Project Serpo: The Alleged Alien Exchange Program That Became UFO Lore
How a Story About 12 Americans Living on an Alien Planet Captured the Imagination of the UAP Community
For decades, the UFO phenomenon has produced countless stories involving crashed saucers, secret government programs, mysterious insiders, and hidden technologies. Few, however, have become as detailed, ambitious, and controversial as Project Serpo.
Unlike many UFO claims that revolve around a single sighting or witness account, Serpo arrived as a sprawling narrative complete with timelines, mission logs, biographies, scientific details, and thousands of pages of alleged insider information. It was not merely a claim that aliens had visited Earth. It was a claim that the United States government had conducted an interstellar exchange program with extraterrestrials and kept the operation secret for decades.
The story has become one of the most famous legends in UFO history. To believers, it represents one of the greatest hidden operations ever undertaken by humanity. To skeptics, it serves as a textbook example of how intelligence style disinformation, science fiction, and public fascination can combine to create a modern myth.

Tasks for this exercise –
- A) In the article on Project Serpo, what did the story claim the United States government had conducted with extraterrestrials?
- B) Translate this sentence from the article on Project Serpo into Spanish: "The story has become one of the most famous legends in UFO history."
- C) Write the next part of the article on Project Serpo, following on from its final sentence.

Recorded data –
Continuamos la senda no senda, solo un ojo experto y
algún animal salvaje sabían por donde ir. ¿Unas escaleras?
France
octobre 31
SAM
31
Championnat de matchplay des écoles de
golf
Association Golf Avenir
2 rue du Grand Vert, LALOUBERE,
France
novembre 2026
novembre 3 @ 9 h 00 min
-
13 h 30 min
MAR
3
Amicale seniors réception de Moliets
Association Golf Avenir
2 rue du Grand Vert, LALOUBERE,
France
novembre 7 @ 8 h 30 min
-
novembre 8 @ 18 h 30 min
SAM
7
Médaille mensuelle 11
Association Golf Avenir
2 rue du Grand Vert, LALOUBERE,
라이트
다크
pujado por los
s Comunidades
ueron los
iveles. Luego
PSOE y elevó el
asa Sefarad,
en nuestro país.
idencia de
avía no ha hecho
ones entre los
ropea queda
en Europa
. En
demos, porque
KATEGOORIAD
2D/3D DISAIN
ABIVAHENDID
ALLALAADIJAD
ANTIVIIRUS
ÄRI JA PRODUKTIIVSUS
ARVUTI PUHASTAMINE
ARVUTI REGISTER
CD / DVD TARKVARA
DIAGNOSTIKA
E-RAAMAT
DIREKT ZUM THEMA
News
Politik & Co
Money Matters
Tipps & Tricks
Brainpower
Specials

Results for the exercise –
- A) An interstellar exchange program, which it kept secret for decades.

- B) La historia se ha convertido en una de las leyendas más famosas de la historia de los ovnis.

- C)
The Origins of Project Serpo
The story first emerged publicly in 2005 when an anonymous source began posting detailed messages on UFO research forums and email groups. The individual claimed to be a retired senior official with ties to the Defense Intelligence Agency. According to the source, the information being released concerned a classified program known as Project Serpo, which allegedly stemmed from the aftermath of the 1947 Roswell incident.
The anonymous posts quickly gained attention because of their extraordinary level of detail. Rather than offering vague allegations, the source provided mission dates, personnel descriptions, technical information, descriptions of alien society, and a complete timeline spanning more than three decades.
The core claim was astonishing. According to the alleged leak, one extraterrestrial survived the Roswell crash. The being, known internally as EBE-1, supposedly lived for several years under military supervision and eventually repaired a communication device that allowed contact with its home world. The home world was said to be a planet called Serpo located within the Zeta Reticuli star system approximately 39 light-years from Earth.
The Mission to Another World
The Serpo narrative claims that communication between Earth and the extraterrestrials continued throughout the 1950s and early 1960s. According to the story, President John F. Kennedy approved a historic exchange program in which a team of carefully selected American military personnel would travel to Serpo while extraterrestrials visited Earth.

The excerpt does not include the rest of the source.